On 13 January 2017, Abubakar was drafted by Columbus Crew SC in the first round of the 2017 MLS SuperDraft, and the fifth pick overall. During his first season in Columbus, Abubakar split time with Columbus and the Pittsburgh Riverhounds in what is now the USL Championship. In total, Abubakar made 15 appearances; ten with Columbus and five with Pittsburgh. He scored his first professional goal on 19 August 2017 during a 1–1 draw against Orlando City. During the 2018 season, Abubakar played in 23 matches, scoring one goal. Abubakar made one appearance for the Columbus Crew in 2019 before being loaned to the Colorado Rapids in exchange for $125,000 in 2019 Targeted Allocation Money

====Colorado Rapids (loan)====
During the 2018 season, despite Abubakar's uptick in appearances, his performances were largely considered inconsistent and he was relegated to a reserve role for newly appointed Columbus Crew coach, Caleb Porter for the 2019 season. Owing to this, and Columbus's depth in the center-back position, Abubakar was loaned out to fellow Major League Soccer club, the Colorado Rapids. Abubakar appeared in 22 matches for the Rapids, earning the team's Defender of the Year award and helping the club to make a late season playoff push that ultimately fell short.

===Colorado Rapids===
Following the 2019 season, on November 20, 2019, Abubakar was permanently traded to the Colorado Rapids in exchange for $400,000 in General Allocation Money and a 2020 international roster spot. He made his debut as a permanent member of the Rapids on February 29 in their opening match against D.C. United. Starting next to Drew Moor, Abubakar helped the Rapids to a 2–1 away victory. On 9 September, Abubakar scored his first goal for the Rapids, a late second half stoppage-time equalizer against the Houston Dynamo to draw the game 1–1. Abubakar finished his first season with the Rapids with 18 appearances, all starts, and the one goal. He also earned the Colorado Rapids Defender of the Year award for the second consecutive season.

* **Records provided**
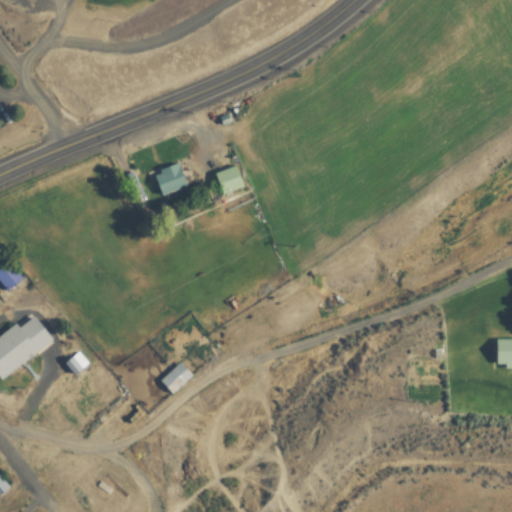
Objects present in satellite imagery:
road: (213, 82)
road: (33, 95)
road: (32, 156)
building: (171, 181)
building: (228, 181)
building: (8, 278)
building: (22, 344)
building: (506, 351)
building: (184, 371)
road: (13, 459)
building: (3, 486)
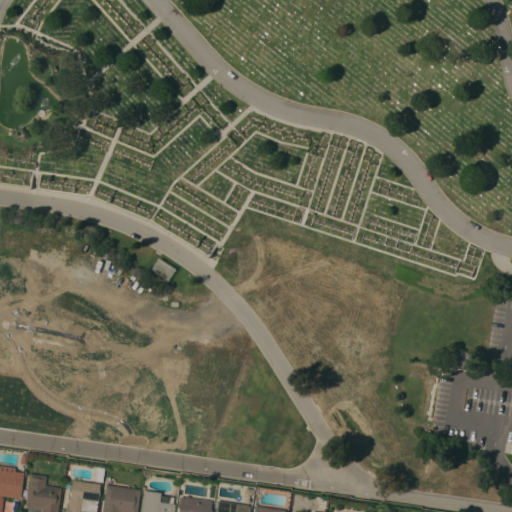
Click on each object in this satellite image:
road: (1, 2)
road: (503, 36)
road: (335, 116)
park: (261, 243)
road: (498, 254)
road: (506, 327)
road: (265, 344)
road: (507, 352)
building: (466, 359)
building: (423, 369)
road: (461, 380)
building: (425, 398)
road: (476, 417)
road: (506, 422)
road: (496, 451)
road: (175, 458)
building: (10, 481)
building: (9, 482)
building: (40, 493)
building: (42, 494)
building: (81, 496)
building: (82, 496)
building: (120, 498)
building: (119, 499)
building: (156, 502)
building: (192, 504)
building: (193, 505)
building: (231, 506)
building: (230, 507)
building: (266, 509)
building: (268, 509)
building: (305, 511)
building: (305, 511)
---
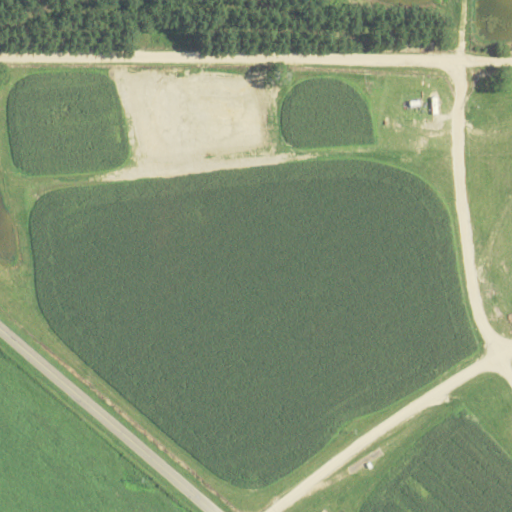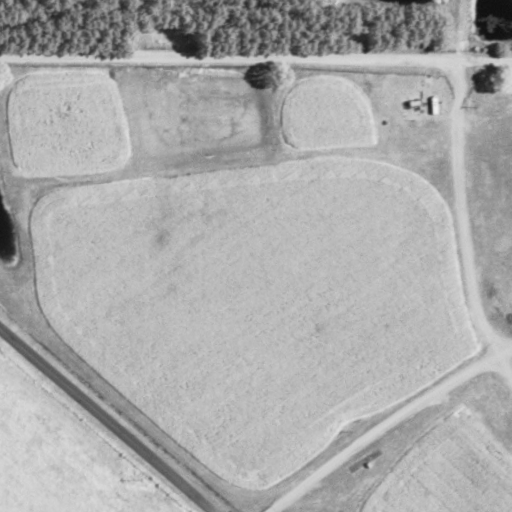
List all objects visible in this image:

* **Exercises to complete**
**a)** In the passage on Abubakar's soccer career, what was the compensation when he was permanently traded to the Colorado Rapids?
**b)** Write the next part of the passage on Abubakar's soccer career, picking up after its final sentence.
The entries have nothing to do with what is asked here.

* **Task results**
**a)** $400,000 in General Allocation Money and a 2020 international roster spot.

**b)**
On 15 December 2020, Abubakar signed a new contract with the Colorado Rapids, keeping him at the club until through 2024. He scored his second goal for the club on 21 July 2021, an opening goal in the 48th minute, as the Rapids won 2–0 at home against FC Dallas. He then opened the scoring again for the Rapids on 14 August in a 3–1 away victory against the Houston Dynamo.

===FC Dallas===
Abubakar joined FC Dallas on 19 December 2024 on a two-year contract with a one-year club option.

==International career==
Abubakar has been called up to represent Ghana at the under-20 level.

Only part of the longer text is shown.